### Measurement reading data

⁂

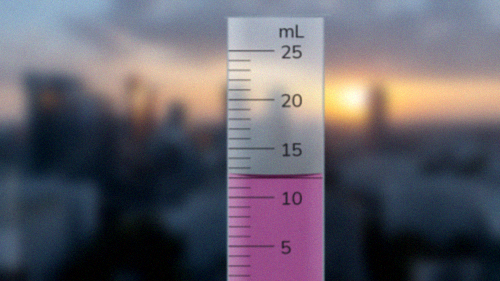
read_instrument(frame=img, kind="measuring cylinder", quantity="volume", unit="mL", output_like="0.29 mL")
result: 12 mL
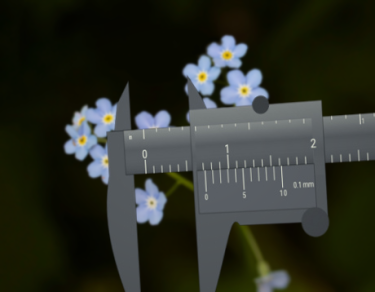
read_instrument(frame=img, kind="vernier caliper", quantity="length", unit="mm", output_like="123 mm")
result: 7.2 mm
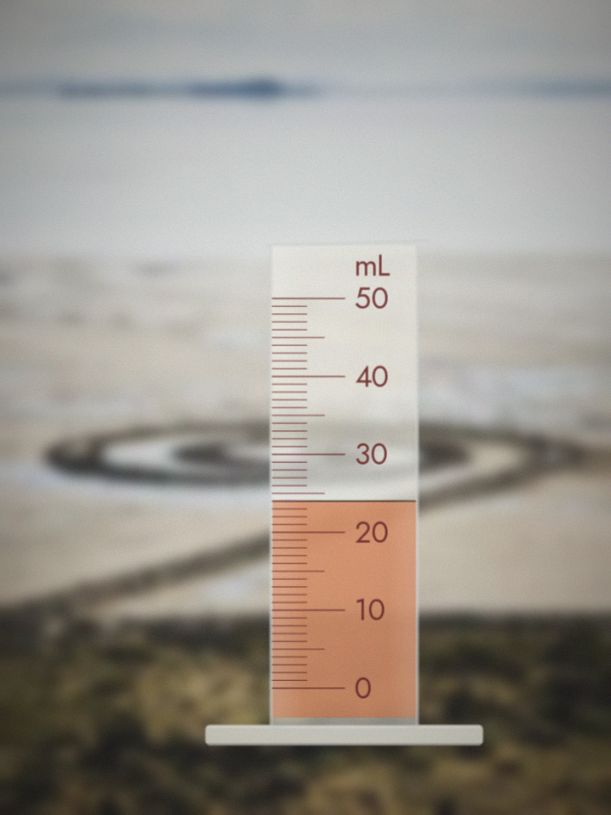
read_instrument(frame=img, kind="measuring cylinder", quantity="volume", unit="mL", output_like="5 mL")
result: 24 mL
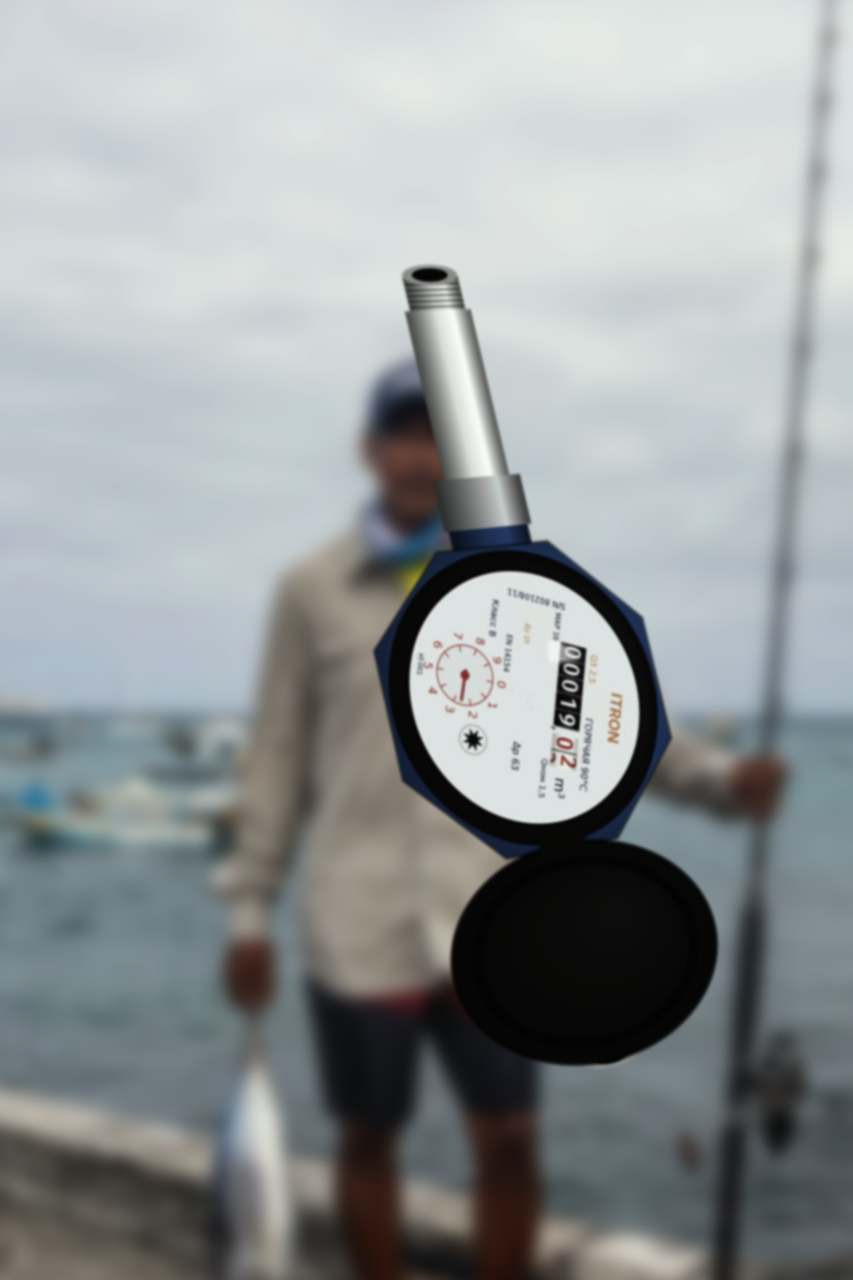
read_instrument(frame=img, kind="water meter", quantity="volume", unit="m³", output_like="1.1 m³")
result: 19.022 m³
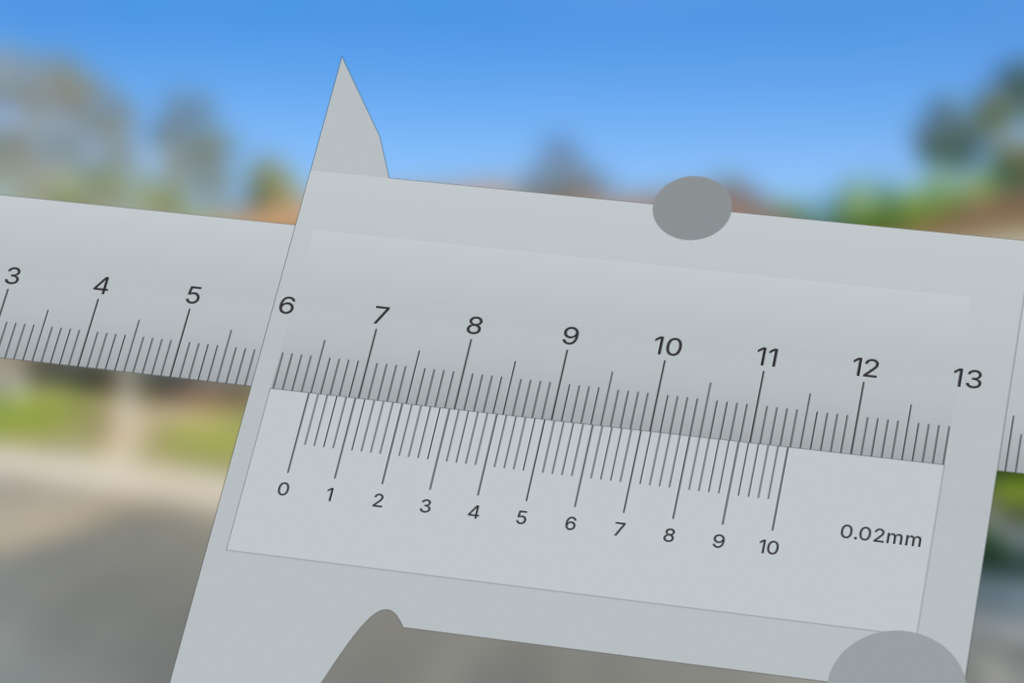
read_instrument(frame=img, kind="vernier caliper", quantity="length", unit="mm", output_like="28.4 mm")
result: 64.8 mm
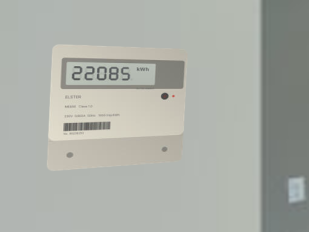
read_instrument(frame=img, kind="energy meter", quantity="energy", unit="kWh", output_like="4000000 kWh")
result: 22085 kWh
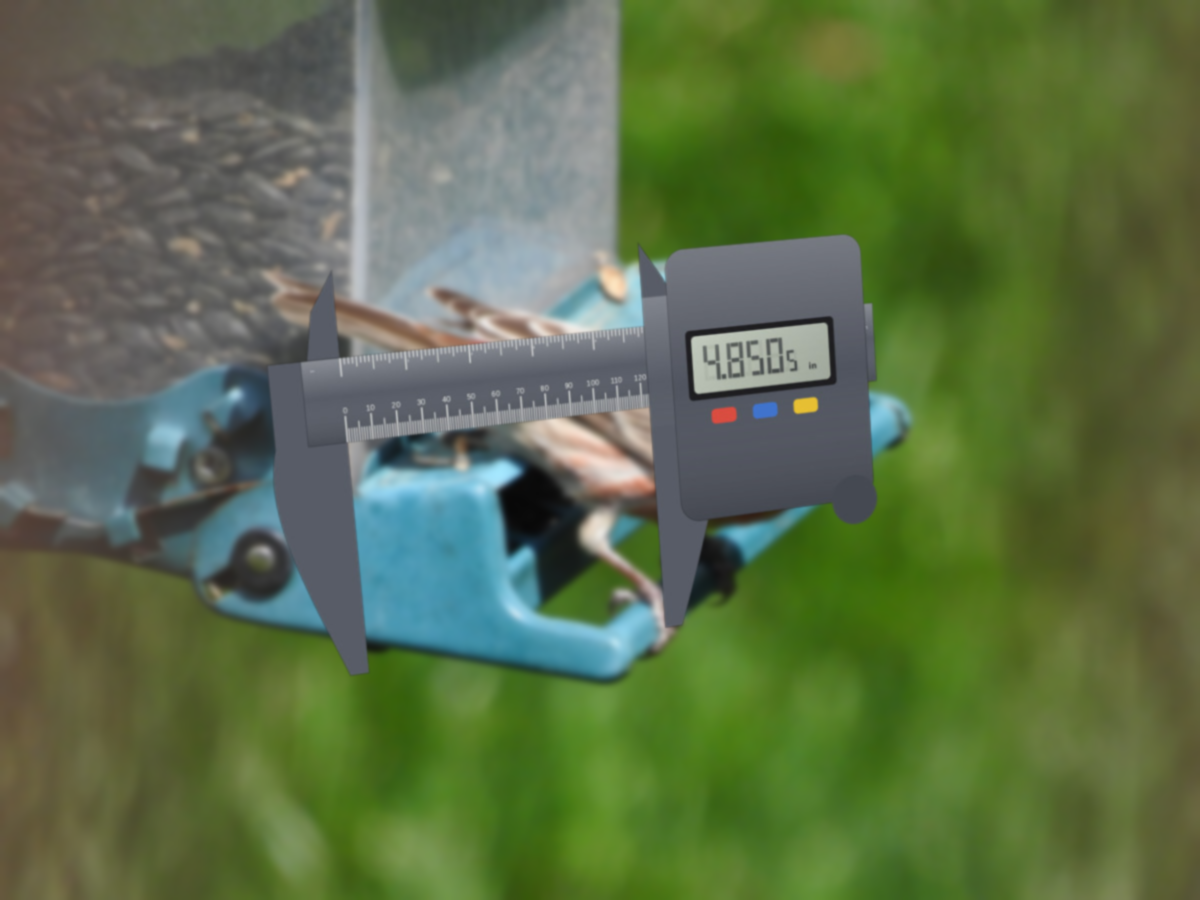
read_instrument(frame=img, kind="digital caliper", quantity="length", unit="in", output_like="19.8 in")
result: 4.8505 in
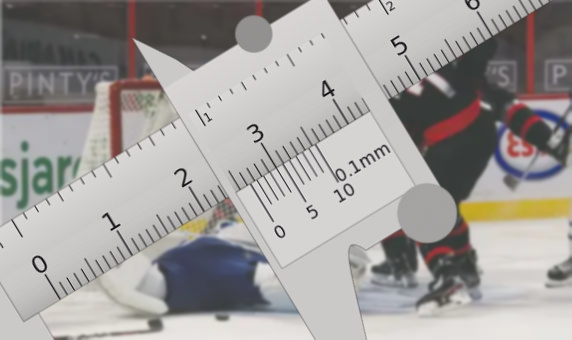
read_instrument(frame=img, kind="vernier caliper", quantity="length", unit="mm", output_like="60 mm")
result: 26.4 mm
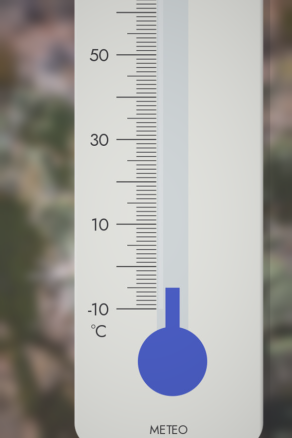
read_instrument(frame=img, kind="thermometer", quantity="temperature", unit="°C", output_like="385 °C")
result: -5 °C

⁂

### Task
Reproduce the records above with every "measuring cylinder" changed to "graduated cylinder", keeping everything else the same. Leave the pictures out.

### Worked solution
read_instrument(frame=img, kind="graduated cylinder", quantity="volume", unit="mL", output_like="0.29 mL")
result: 12 mL
read_instrument(frame=img, kind="vernier caliper", quantity="length", unit="mm", output_like="123 mm")
result: 7.2 mm
read_instrument(frame=img, kind="graduated cylinder", quantity="volume", unit="mL", output_like="5 mL")
result: 24 mL
read_instrument(frame=img, kind="water meter", quantity="volume", unit="m³", output_like="1.1 m³")
result: 19.022 m³
read_instrument(frame=img, kind="vernier caliper", quantity="length", unit="mm", output_like="28.4 mm")
result: 64.8 mm
read_instrument(frame=img, kind="energy meter", quantity="energy", unit="kWh", output_like="4000000 kWh")
result: 22085 kWh
read_instrument(frame=img, kind="digital caliper", quantity="length", unit="in", output_like="19.8 in")
result: 4.8505 in
read_instrument(frame=img, kind="vernier caliper", quantity="length", unit="mm", output_like="60 mm")
result: 26.4 mm
read_instrument(frame=img, kind="thermometer", quantity="temperature", unit="°C", output_like="385 °C")
result: -5 °C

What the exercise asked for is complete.